In a somewhat surprising move, the National Aeronautics and Space Administration (NASA) announced last week it will rent out portions of the International Space Station (ISS) to private corporations. The plan also includes provisions to allow private astronauts to travel to the space station. According to a NASA press release, the new policy hopes to stimulate partnerships between the organization and commercial entities.
“NASA will continue research and testing in low-Earth orbit to inform its lunar exploration plans, while also working with the private sector to test technologies, train astronauts and strengthen the burgeoning space economy,” the agency wrote in a press release. “Providing expanded opportunities at the International Space Station to manufacture, market and promote commercial products and services will help catalyze and expand space exploration markets for many businesses.”
In addition to private astronauts, corporations can now send products for use on the ISS as well. Previously this was impossible, as NASA had a strict policy on what it would allow onto the space station. However, the new move opens up significant revenue-generating possibilities as space becomes more privatized.
“It’s no longer just for science and research,” said Marco Caceres, a senior space analyst for Teal Group, while speaking the Los Angeles Times. “You’re allowing ventures to come in and use that space for profit, for making money. That’s not a small thing.”

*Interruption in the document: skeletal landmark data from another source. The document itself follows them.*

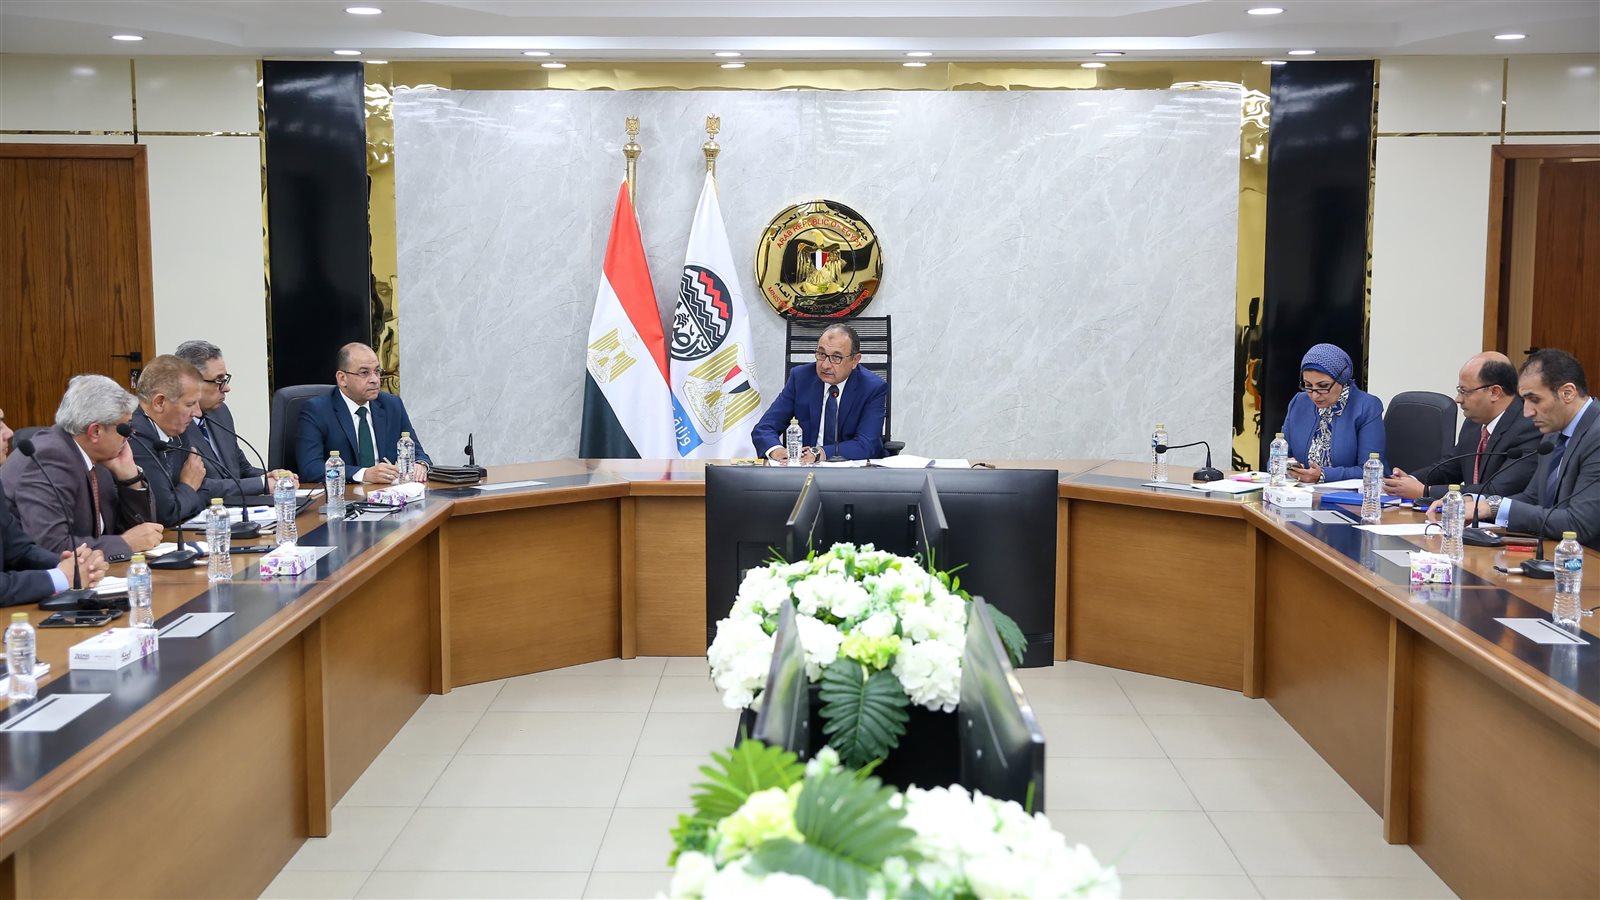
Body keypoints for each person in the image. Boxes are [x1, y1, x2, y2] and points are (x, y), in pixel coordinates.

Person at [1449, 348, 1600, 550]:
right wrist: (1479, 503)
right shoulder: (1553, 433)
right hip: (1554, 553)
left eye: (1534, 399)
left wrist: (1496, 507)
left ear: (1567, 393)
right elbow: (1533, 498)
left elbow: (1579, 524)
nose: (1527, 412)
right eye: (1524, 400)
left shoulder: (1596, 436)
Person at [0, 375, 163, 559]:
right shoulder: (50, 458)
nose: (129, 435)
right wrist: (126, 543)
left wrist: (130, 478)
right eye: (126, 428)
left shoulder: (97, 457)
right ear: (95, 431)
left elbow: (145, 533)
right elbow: (52, 547)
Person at [1383, 352, 1540, 501]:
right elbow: (1450, 467)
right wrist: (1409, 480)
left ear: (1495, 392)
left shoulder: (1528, 427)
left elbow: (1496, 491)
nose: (1458, 399)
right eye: (1459, 390)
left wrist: (1426, 491)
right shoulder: (1474, 423)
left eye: (1465, 391)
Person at [173, 339, 298, 500]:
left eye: (225, 380)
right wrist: (262, 484)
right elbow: (200, 486)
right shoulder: (176, 424)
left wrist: (272, 477)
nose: (226, 388)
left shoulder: (220, 413)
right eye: (219, 381)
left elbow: (242, 469)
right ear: (190, 383)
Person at [296, 343, 431, 483]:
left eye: (377, 371)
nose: (375, 380)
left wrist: (420, 465)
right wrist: (363, 474)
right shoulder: (317, 410)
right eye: (364, 373)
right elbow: (310, 468)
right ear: (342, 378)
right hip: (345, 493)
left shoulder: (392, 405)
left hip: (389, 491)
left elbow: (418, 453)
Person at [752, 324, 888, 462]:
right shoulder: (801, 378)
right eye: (822, 354)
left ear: (855, 360)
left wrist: (821, 453)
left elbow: (866, 445)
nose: (825, 365)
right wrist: (776, 451)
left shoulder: (872, 387)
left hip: (853, 470)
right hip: (804, 468)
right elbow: (764, 428)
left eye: (836, 357)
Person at [1280, 343, 1385, 483]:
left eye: (1323, 386)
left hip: (1352, 494)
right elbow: (1278, 455)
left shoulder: (1367, 406)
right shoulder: (1299, 402)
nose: (1315, 395)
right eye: (1308, 386)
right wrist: (1287, 466)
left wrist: (1323, 475)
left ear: (1342, 379)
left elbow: (1370, 469)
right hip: (1302, 490)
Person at [127, 354, 211, 526]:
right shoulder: (135, 436)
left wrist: (186, 494)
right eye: (190, 404)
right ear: (159, 403)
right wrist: (188, 487)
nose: (198, 413)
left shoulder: (177, 429)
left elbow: (204, 490)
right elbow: (165, 513)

While this is a new frontier for NASA, the Russian space program has long been more accommodating of private ventures. According to a 2001 report from the BBC, Russian cosmonauts have placed advertisements for companies like Pizza Hut on the sides of their rockets and the organization sold ad space to Kodak on its portion of the ISS.

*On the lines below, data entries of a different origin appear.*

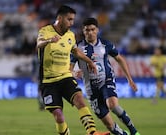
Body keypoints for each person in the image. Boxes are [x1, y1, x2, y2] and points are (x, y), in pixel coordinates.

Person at [36, 5, 110, 135]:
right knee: (59, 115)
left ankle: (92, 132)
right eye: (69, 19)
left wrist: (90, 62)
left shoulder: (71, 35)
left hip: (66, 77)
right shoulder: (46, 31)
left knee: (80, 100)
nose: (72, 23)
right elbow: (39, 43)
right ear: (60, 18)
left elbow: (75, 51)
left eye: (73, 19)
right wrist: (49, 40)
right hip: (48, 81)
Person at [70, 18, 140, 135]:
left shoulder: (105, 44)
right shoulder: (77, 48)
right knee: (109, 125)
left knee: (112, 104)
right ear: (83, 31)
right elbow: (70, 68)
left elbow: (119, 59)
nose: (90, 32)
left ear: (97, 30)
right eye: (87, 30)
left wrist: (129, 79)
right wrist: (73, 73)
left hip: (106, 80)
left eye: (93, 29)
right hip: (91, 88)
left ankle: (134, 131)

Despite the paradigm shift at NASA, space tourism to the ISS will be out of grasp for the majority of people. One report from the L.A. Times placed the price tag for a private astronaut trip to the ISS at $58 million. An additional fee of approximately $35,000 per day would also be required. Still, NASA said private citizens could book a trip to the ISS as early as 2020.
While the ISS may become a money-making machine for NASA, the space station’s life span is not infinite. Then-NASA administrator Charles Bolden said in 2016 that the ISS could be in use until 2028, according to Inverse. That leaves the agency about eight years to profit off of its commercialization. However, 2028 is the upper limit estimate. Originally, the ISS was only expected to be operation until 2016.